Professor Mansoor Haider: Continuum mixture models for extracellular matrix regeneration in cartilage tissue engineering
Professor Mansoor Haider (North Carolina State University)
Wednesday 21st September, 2016 13:10-14:00 Room 522, Mathematics Building
Articular cartilage physiology is regulated by specialized cells called chondrocytes that maintain homeostasis in the tissue. The chondroyctes are sparsely distributed within a porous and fibrous extracellular matrix (ECM) comprised of cross-linked collagen and proteoglycan macromolecules. ECM degeneration due to osteoarthritis can lead to complete degradation of cartilage surfaces, necessitating joint replacement. Since cartilage is avascular and aneural, metabolic activity in the tissue is highly dependent on the local biophysical, biochemical and biomechanical environment of its cells.

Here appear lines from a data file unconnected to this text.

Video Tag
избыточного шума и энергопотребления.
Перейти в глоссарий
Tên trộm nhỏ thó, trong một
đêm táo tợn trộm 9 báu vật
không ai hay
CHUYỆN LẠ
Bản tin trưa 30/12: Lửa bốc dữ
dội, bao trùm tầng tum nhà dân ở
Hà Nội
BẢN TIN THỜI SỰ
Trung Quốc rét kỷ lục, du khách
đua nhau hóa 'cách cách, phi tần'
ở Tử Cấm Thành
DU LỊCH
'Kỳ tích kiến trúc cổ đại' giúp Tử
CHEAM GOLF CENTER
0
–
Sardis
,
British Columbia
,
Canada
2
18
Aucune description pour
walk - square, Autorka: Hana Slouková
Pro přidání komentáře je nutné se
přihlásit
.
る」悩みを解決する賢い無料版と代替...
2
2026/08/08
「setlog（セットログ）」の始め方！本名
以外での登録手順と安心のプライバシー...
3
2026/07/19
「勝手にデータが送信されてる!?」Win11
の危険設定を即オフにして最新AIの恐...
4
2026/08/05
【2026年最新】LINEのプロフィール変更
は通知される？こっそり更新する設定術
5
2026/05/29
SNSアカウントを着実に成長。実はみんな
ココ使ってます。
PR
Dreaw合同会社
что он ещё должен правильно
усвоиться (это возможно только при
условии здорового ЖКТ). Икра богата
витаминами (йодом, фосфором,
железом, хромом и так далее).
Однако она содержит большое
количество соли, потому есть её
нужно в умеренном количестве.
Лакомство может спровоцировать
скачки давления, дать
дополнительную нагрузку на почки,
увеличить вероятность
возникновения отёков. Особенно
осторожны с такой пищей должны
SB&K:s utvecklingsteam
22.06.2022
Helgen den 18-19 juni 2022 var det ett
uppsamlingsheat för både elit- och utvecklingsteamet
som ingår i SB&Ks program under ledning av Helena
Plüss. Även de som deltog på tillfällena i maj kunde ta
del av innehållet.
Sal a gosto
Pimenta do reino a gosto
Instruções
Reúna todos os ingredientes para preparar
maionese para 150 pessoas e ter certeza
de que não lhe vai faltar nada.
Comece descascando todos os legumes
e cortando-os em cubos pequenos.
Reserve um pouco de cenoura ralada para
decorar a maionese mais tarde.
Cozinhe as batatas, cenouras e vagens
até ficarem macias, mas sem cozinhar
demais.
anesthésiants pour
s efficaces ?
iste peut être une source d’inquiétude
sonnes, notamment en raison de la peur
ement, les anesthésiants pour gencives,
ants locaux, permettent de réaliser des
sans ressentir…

Chondrocytes or mesenchymal stem cells can be seeded in biocompatible and degradable biopolymer or hydrogel scaffolds to initiate ECM regeneration and, ultimately, to engineer new tissues. In such systems, biosynthetic activity of the cells in response to their local environment results in regeneration and accumulation of ECM constituents concurrent with degradation of the surrounding scaffold material. While trial-and-error approaches have had some success, there is a need for more systematic, mechano-biological approaches to model, quantify and assess the relative importance of the diverse, coupled, phenomena involved in tissue regeneration.
Mixture models will be presented for cell-mediated interactions between biosynthesis of ECM constituents and accumulation of linked ECM in cell-seeded scaffolds. Both ODE-based (temporal) models for evolution of average apparent densities and PDE-based (spatio-temporal) models will be presented for variables including unlinked ECM, linked ECM and scaffold. Of particular interest is the role of evolving porosity in the engineered construct which is known to affect transport and accumulation of ECM constituents. These models provide a quantitative framework for evaluating and optimizing the design of engineered cell-scaffold systems and guiding strategies for articular cartilage tissue engineering.